Pluralidade ou cortina de fumaça?
A proliferação desses “sites de notícia” tem uma característica em comum: muitos não passam de estruturas frágeis, criadas com um único objetivo prático — captar recursos públicos por meio de verbas oficiais de mídia. Trata-se de páginas que, embora usem termos como “portal de jornalismo”, “informação em tempo real” ou “notícias do Acre”, pouco ou nada produzem de conteúdo original.
Ao invés de pautar matérias, investigar fatos ou checar informações, esses sites “replicam” notícias de grandes veículos — muitas vezes sem autorização ou atribuição de crédito — por meio de sistemas automatizados. São os chamados “robôs de conteúdo”: algoritmos que capturam textos alheios e os republicam em massa, numa operação que lembra mais agregadores automáticos do que redações.
Verbas públicas e o ciclo da reprodução automática
O problema ganha contornos mais graves quando se considera a fonte de financiamento desses portais. Boa parte recebeu — ou ainda recebe — repasses de publicidade oficial. Prefeituras, secretarias estaduais e até órgãos vinculado ao Governo Federal passaram a contratar espaço nesses sites, muitas vezes sem critérios claros de audiência, relevância ou transparência editorial. Para um observador atento, a lógica é simples: com verbas em mãos, a operação se limita a manter robôs que “sugam” informações de fontes externas, deixando de lado o trabalho jornalístico de elaboração de notícias.
Esse modelo levanta duas questões essenciais:
1. Há efetiva produção jornalística?
Muitos desses sites não contam com equipes de repórteres, editores ou fontes próprias. Não há apuração, entrevistas ou responsabilidade editorial — elementos basilares do jornalismo sério. A informação reciclada, sem análise ou contextualização, perde valor e compromete o direito do público a entender o que ocorre em sua comunidade.
2. A utilização de recursos públicos está sendo feita com responsabilidade?
Ao destinar publicidade oficial a portais que não agregam conteúdo original, órgãos públicos deixam de apoiar veículos tradicionais que sustentam equipes, pagam impostos locais e contribuem para a formação de opinião responsável. Esse tipo de financiamento pode, inadvertidamente, enfraquecer um ecossistema de mídia já fragilizado.

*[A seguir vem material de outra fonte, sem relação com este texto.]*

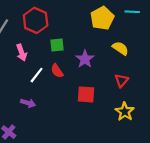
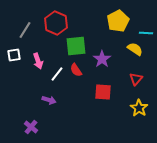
cyan line: (132, 12) -> (146, 33), moved
green square: (57, 45) -> (76, 46), size x1.5
pink arrow: (22, 53) -> (38, 61), moved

O impacto na credibilidade da imprensa local
A circulação de sites com conteúdo automatizado também prejudica a percepção pública sobre o jornalismo. Quando leitores acessam portais que apenas “copiam e colam” notícias, e confundem esses sites com veículos sérios, a confiança no jornalismo como fonte de informação acurada sofre erosão.

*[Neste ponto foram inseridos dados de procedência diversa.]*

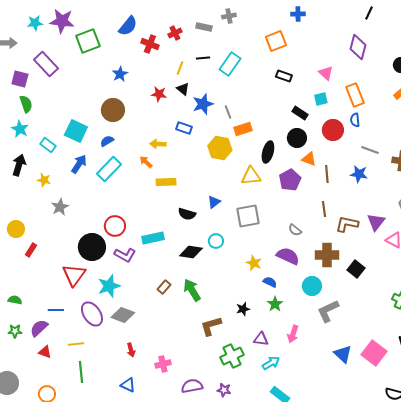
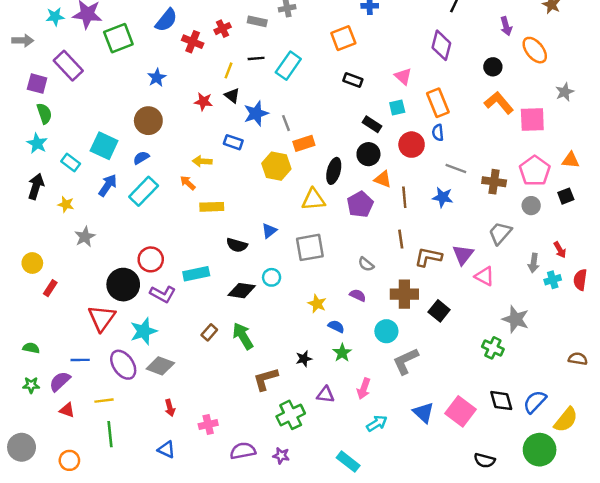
purple semicircle: (288, 256) -> (358, 295), size x0.6
cyan arrow: (271, 363) -> (377, 423), moved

No longo prazo, essa dinâmica pode diminuir o valor percebido do trabalho profissional: se qualquer página sem equipe ou princípios pode ser chamada de “site de notícias”, qual é o diferencial de quem faz apuração e investe em ética editorial? Mais do que proliferar páginas, é preciso fortalecer o valor social da notícia — com profissionais e compromisso com a verdade.